I've returned to Murray. This time for the semester. As the sentiments often go, this break was ever so long, but I really don't know where it went. I can't believe it's back to book-buying and all those other beginning-of-the-semester activities. Shouldn't we still be in the pre-midterm season of last semster?
The last few days at home were a little different than I had expected. Lots of things came to a somewhat screeching halt when my family learned that Dad's sister had been hospitalized. Because of her condition and the privacy laws, we have been unable to find out much of anything. So we'd been sticking close together in case we needed to make an immediate trip to Nashville. But we've still heard nothing from her, and all there is to do now is wait.

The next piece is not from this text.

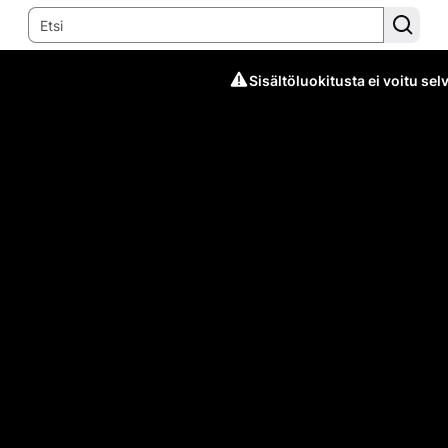
Sisältöluokitusta ei voitu selv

I feel decidedly (a word that will forever remind me of an 8 Ball) sick to my stomach. This same feeling washed over me last night at roughly the same time. Maybe it's my body saying, Hey, don't you know you need to go to bed? I stayed up to close to 4:00 this morning, and I got up a little before 9:00. Yes, I'm a bit drowsy. I'm not exactly sure why I'm resisting going to bed. Maybe it is because I've thrown a good bit of clothing and other items on my bed when I got here, and I don't feel like sorting through it. I'll most likely toss it all in the floor so that I can go through it another time. Like four or five months from now. Seems to be what I do with everything else.
Alright. It's off to bed. I think I'll test out this new little Tiffany lamp that Dad got me from Cracker Barrel. I've put it beside my bed. I was hoping for something to read by, but I'm not sure it is anything more than a night light. Go, little 4 watt light bulb, go.